Large language models encode impressively broad world knowledge in their parameters. However, the knowledge in static language models falls out of date, limiting the model's effective "shelf life." While online fine-tuning can reduce this degradation, we find that naively fine-tuning on a stream of documents leads to a low level of information uptake. We hypothesize that online fine-tuning does not sufficiently attend to important information.

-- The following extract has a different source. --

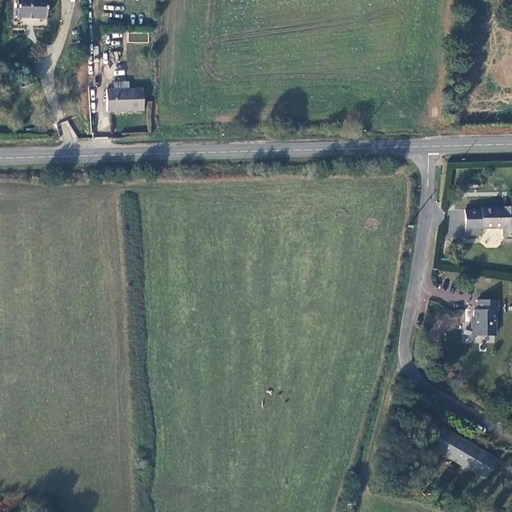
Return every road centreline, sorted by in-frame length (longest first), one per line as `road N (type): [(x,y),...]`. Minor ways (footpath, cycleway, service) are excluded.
road 1 (secondary): [(0,154),(428,146)]
road 2 (residential): [(428,146),(406,368),(511,435)]
road 3 (track): [(406,368),(387,385),(357,511)]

That is, the gradient signal from important tokens representing factual information is drowned out by the gradient from inherently noisy tokens, suggesting that a dynamic, context-aware learning rate may be beneficial. We therefore propose learning which tokens to upweight. We meta-train a small, autoregressive model to reweight the language modeling loss for each token during online fine-tuning, with the objective of maximizing the out-of-date base question-answering model's ability to answer questions about a document after a single weighted gradient step. We call this approach Context-aware Meta-learned Loss Scaling (CaMeLS). Across three different distributions of documents, our experiments find that CaMeLS provides substantially improved information uptake on streams of thousands of documents compared with standard fine-tuning and baseline heuristics for reweighting token losses.